Exercise goal
List every person named in the passage below about Trump's tax returns.

The documents indicate that Trump paid an effective federal income tax of about 25% in 2005 and reported a $105m write-down. Hillary Clinton, Trump’s Democratic opponent in last year’s election, had an effective federal rate of 30.8% that same year, according to her campaign.

Trump’s son, Donald Trump Jr, welcomed the leak, adding to speculation over whether the president leaked a favourable portion of his own tax return.

Donald Trump Jr.
(@DonaldJTrumpJr)

Thank you Rachel Maddow for proving to your #Trump hating followers how successful @realDonaldTrump is & that he paid $40mm in taxes! #Taxes

March 15, 2017

Either way, Tuesday’s partial disclosure will further pressure the White House to publish the president’s tax returns in full. As a candidate, Trump broke with a 40-year precedent by refusing to release his tax returns despite repeated calls from his opponents in both parties.

The last major-party nominee to withhold tax records was Gerald Ford, who assumed the presidency after Richard Nixon’s resignation in 1974. Ford released a summary of data from eight years of tax returns but did not disclose the full documents.

Trump initially said he could not release his tax returns due to an ongoing audit by the IRS, even though such a fact would not legally preclude him from doing so. Nixon released his tax returns while they were under audit in 1973.

Trump’s campaign later pivoted to saying his taxes were a nonissue that would “distract” from his message. Polling in the campaign found that a majority of Americans, including a majority of Republican voters, wished to see the real estate developer’s tax returns.

Excerpted data
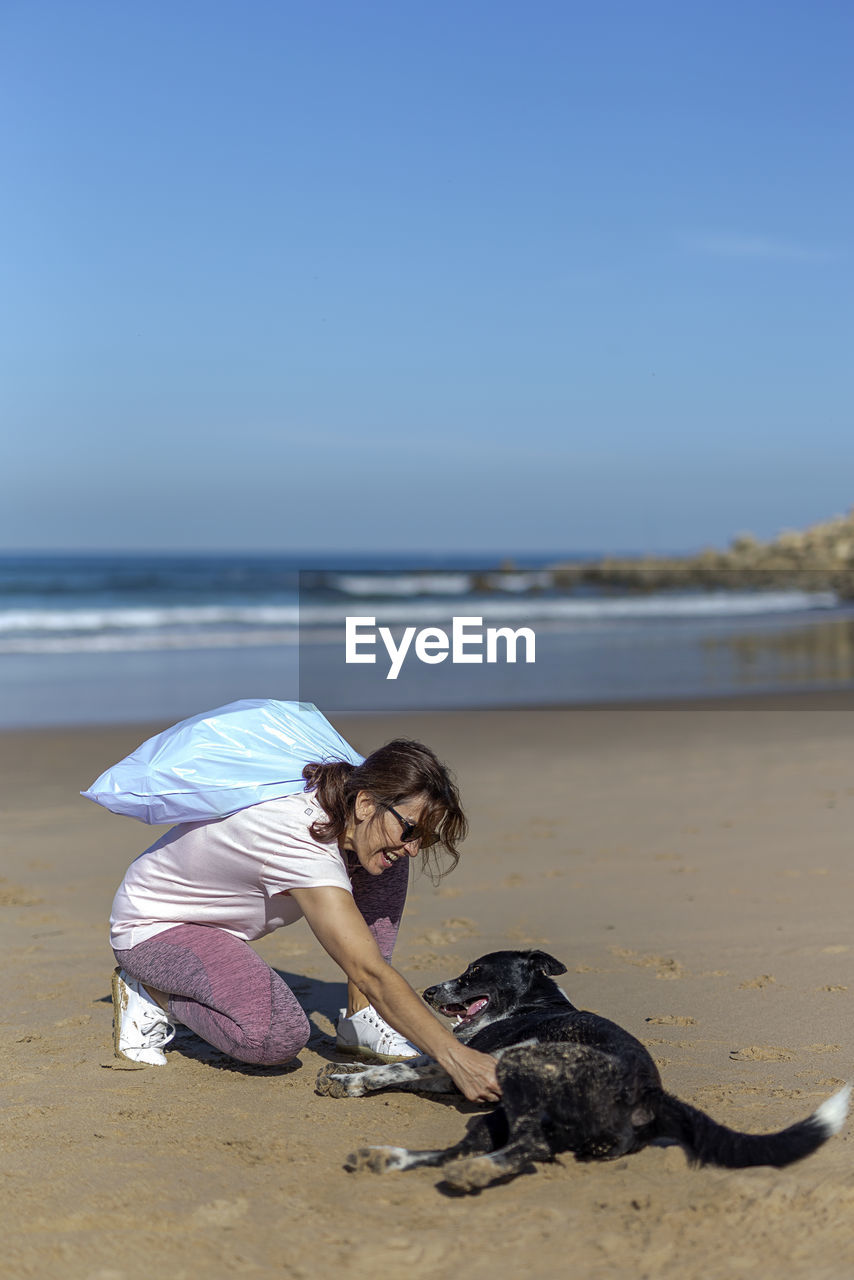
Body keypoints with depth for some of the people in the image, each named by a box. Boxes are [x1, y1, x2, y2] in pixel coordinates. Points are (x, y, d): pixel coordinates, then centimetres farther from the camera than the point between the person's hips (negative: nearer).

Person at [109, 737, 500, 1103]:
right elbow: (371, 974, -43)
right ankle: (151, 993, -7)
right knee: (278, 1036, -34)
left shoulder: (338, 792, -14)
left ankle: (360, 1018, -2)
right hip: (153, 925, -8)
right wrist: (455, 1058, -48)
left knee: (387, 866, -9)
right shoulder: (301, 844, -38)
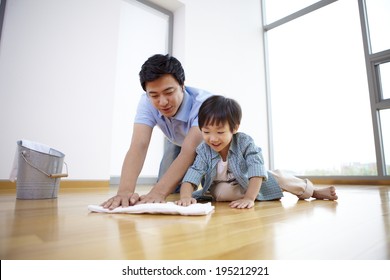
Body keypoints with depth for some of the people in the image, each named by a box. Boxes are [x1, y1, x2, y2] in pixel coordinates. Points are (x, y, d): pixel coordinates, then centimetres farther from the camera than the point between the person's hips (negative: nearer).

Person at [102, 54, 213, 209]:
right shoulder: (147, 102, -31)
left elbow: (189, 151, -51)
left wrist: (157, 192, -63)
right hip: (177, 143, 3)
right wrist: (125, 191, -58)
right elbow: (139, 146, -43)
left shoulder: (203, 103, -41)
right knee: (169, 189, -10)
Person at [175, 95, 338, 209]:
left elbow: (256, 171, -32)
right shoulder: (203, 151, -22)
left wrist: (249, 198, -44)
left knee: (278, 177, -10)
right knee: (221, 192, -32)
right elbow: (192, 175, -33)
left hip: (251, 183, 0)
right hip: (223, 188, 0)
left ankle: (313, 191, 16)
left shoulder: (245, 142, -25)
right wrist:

Response box
Donald Trump, Hillary Clinton, Donald Trump Jr., Rachel Maddow, Gerald Ford, Richard Nixon